:: REQUIRED ACTION ::
Where does the string "knee" occur in the records below? Copy every line that holds it.

Human pose keypoint data
━━━━━━
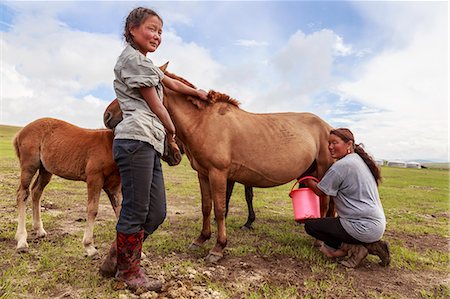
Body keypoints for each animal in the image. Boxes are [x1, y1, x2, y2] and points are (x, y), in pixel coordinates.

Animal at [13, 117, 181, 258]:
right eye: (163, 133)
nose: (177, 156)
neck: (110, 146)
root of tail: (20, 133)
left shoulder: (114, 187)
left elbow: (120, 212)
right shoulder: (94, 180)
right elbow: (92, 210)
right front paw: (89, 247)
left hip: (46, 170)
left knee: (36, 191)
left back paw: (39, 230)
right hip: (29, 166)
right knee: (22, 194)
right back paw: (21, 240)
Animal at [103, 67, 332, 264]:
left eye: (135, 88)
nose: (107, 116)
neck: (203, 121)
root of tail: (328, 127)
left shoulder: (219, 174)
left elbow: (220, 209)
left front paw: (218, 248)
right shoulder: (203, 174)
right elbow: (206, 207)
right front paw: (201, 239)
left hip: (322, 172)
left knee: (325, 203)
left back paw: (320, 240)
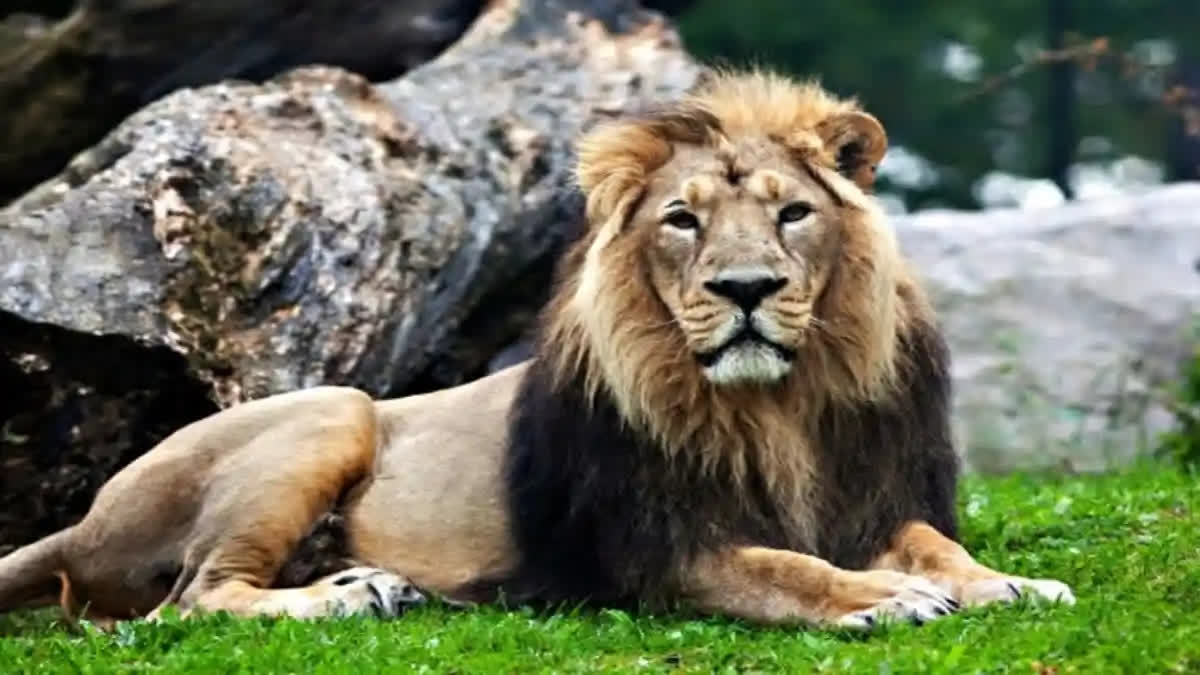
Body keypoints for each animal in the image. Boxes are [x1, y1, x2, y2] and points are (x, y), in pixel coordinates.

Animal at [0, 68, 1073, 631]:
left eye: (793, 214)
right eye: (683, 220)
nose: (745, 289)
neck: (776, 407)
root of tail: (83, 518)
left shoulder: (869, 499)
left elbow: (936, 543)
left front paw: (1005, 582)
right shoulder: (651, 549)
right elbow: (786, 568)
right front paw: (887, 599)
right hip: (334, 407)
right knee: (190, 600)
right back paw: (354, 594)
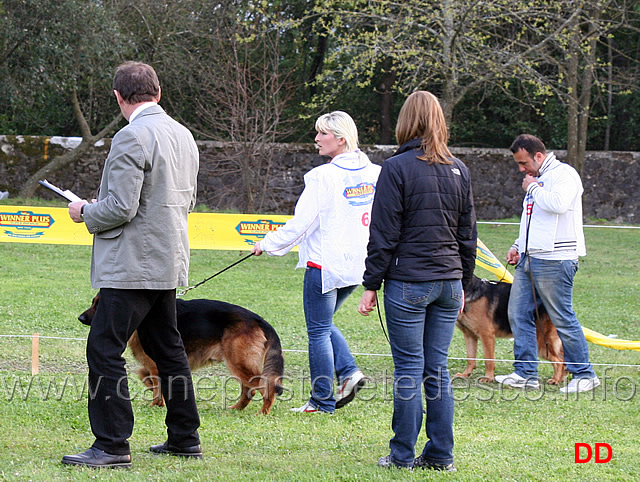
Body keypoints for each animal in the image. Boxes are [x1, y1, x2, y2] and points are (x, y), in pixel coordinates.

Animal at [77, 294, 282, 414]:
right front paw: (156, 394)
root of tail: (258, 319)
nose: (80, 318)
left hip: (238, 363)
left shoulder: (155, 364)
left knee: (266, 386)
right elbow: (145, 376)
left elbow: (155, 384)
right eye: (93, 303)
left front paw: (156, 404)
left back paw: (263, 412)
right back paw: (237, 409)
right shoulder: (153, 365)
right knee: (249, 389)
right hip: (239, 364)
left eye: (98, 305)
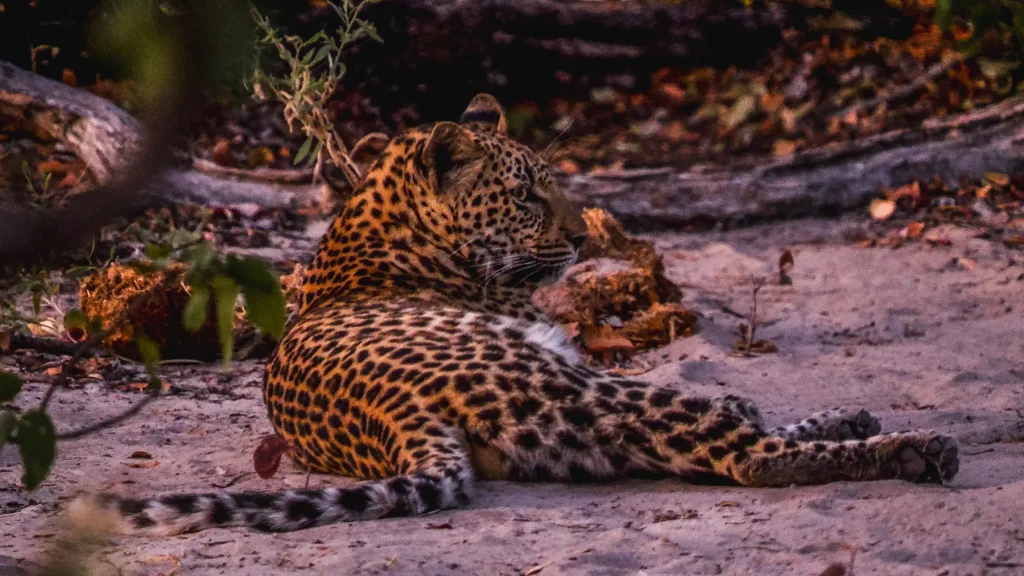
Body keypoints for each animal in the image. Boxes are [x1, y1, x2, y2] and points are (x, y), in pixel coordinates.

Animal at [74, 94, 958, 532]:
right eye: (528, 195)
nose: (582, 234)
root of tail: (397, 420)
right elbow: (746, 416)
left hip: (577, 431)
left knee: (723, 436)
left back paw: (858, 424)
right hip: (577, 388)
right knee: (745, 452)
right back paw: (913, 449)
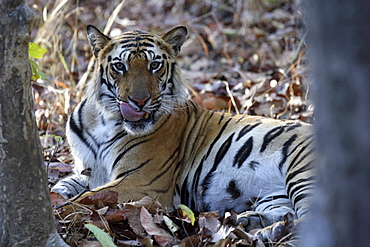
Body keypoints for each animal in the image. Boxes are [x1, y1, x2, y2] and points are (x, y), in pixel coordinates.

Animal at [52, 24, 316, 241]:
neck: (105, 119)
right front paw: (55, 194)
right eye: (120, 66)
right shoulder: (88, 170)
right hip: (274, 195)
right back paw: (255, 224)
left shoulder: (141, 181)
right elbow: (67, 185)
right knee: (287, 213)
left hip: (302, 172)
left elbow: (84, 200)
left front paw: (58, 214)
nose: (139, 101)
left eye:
━━━━━━
:: SOLUTION BELOW ::
left knee: (36, 191)
right knee: (22, 194)
left knee: (325, 203)
right knee: (190, 600)
left knee: (266, 386)
right knee: (249, 389)
left knee: (723, 436)
right knee: (745, 452)
right knee: (287, 213)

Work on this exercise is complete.